For years, industry executives simply concluded that "girls don't play games."
But recently women within the electronic game industry have started challenging the conventional wisdom that girls are simply averse to games.
They argue that there are good reasons for all kids to play video games -- namely, that games can be a gateway to computer literacy, an essential skill for economic survival in the 21st century.
From big corporations to tiny start-ups, women are making serious efforts for the first time to design games that will attract and inspire girls.
But they run into the question: If the traditional blood-and-guts fighting games don't grab girls like Crystal Nguyen and Kristi Caldeira, just what will grab them?
Is it a fighting game with a female hero? Is it a game featuring Barbie and lots of pink packaging? Or is it something else that hasn't really been invented yet?
Janese Swanson earned her electronic wings by producing the best-selling "Where in the World Is Carmen Sandiego?" Now she wants to market a line of games introducing girls to technology, and her best research lab is her living room.

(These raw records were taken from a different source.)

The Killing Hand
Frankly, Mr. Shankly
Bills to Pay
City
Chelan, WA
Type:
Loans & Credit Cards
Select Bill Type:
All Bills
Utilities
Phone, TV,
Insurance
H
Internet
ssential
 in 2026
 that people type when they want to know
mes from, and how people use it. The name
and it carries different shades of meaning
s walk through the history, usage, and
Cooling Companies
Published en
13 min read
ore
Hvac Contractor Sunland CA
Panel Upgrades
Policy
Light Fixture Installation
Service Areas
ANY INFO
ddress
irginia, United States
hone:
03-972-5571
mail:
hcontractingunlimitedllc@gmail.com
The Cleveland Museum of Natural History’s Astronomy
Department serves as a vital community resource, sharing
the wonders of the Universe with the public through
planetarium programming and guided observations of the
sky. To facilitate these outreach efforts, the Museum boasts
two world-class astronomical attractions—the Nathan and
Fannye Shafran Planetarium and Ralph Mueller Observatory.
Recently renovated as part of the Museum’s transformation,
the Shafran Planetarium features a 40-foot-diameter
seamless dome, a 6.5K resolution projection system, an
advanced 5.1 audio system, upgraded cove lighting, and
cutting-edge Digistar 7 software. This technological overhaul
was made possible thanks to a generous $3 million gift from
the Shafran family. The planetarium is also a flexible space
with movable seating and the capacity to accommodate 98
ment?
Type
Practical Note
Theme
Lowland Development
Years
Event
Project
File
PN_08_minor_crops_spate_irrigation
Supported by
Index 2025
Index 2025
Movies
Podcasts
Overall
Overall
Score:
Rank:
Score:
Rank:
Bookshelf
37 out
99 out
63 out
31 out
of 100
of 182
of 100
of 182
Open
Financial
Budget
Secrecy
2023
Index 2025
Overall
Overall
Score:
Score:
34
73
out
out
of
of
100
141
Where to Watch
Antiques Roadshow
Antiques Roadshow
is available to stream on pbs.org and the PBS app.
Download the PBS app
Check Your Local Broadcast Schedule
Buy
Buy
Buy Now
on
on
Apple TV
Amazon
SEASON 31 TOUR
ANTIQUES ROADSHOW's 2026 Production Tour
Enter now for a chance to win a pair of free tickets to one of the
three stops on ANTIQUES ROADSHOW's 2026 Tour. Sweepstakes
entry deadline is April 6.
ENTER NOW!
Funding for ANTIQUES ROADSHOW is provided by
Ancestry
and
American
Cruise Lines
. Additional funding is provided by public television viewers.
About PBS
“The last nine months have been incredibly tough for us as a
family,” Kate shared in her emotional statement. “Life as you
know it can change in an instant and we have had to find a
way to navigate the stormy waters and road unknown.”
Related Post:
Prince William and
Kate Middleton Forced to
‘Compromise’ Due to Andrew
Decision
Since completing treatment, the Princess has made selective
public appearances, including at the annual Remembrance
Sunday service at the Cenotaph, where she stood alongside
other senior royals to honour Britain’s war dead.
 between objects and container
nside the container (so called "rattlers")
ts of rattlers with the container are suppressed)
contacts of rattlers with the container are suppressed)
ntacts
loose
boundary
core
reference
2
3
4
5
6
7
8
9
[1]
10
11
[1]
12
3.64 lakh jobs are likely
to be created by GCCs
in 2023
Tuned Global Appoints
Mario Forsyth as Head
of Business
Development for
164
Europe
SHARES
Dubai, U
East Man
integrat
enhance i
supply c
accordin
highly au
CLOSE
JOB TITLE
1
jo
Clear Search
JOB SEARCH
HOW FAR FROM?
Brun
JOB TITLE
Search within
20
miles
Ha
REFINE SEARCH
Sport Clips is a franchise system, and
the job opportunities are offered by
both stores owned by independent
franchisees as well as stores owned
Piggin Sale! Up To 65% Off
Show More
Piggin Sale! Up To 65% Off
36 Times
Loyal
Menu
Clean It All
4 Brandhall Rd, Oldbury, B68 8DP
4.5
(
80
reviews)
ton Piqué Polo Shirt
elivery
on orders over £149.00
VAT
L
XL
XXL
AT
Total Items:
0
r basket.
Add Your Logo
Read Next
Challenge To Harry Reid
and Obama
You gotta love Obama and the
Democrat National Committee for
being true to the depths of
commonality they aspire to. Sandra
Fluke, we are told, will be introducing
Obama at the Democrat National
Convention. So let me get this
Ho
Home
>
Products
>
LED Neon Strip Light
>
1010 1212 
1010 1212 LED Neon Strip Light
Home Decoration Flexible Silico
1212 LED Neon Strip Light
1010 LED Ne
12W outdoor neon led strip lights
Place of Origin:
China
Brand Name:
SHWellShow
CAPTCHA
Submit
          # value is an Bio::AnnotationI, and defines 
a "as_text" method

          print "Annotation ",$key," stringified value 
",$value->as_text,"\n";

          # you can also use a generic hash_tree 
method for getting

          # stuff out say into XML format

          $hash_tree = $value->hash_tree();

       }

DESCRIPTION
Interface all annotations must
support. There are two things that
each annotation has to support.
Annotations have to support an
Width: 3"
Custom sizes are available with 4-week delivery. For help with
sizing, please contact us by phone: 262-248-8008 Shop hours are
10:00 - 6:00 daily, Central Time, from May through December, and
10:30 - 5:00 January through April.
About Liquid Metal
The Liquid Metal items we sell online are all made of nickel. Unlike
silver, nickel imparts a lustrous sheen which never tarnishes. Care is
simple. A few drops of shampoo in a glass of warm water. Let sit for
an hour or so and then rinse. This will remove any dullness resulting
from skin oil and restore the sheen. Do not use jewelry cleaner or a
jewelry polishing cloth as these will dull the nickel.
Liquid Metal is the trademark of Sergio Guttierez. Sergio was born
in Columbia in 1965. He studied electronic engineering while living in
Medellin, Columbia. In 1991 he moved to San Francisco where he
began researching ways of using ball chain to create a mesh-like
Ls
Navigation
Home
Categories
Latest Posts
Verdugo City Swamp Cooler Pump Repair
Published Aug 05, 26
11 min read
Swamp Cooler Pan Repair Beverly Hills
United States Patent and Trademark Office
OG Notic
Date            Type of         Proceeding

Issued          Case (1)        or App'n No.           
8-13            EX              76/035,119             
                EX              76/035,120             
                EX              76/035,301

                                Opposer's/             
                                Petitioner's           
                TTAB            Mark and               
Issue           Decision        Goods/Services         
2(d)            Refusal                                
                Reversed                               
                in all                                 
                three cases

There, Swanson's 8-year-old daughter, Jackie, stares at a big-screen TV that is showing the Sega Genesis game "The Lion King."
"Oopsa daisy," Jackie mutters as Simba the lion cub bounces from tree limb to tree limb. "Ow, ow, ow, ow. There, gotcha! Now, don't fall or I'm going to kill you."
How would Jackie improve the game?
"Have a girl in it," she said without hesitation, not missing a beat in her game. "You have to be Simba. You can't choose to be Nala (the female lion cub). But I wish I could."
Swanson, who wrote her doctoral thesis on girls and games, runs a tiny Marin County company called Girl Tech
She and her counterparts in other companies share some core beliefs about how video games should be designed to meet girls' play patterns. For starters, they say, girls tend to prefer playing cooperatively with other kids, rather than alone. And, like Swanson's daughter, they want the option of female lead characters.
Girls also care less about being able to rack up hundreds of points in a game, Swanson and others say, and more about the plot, aesthetics or characters of the game.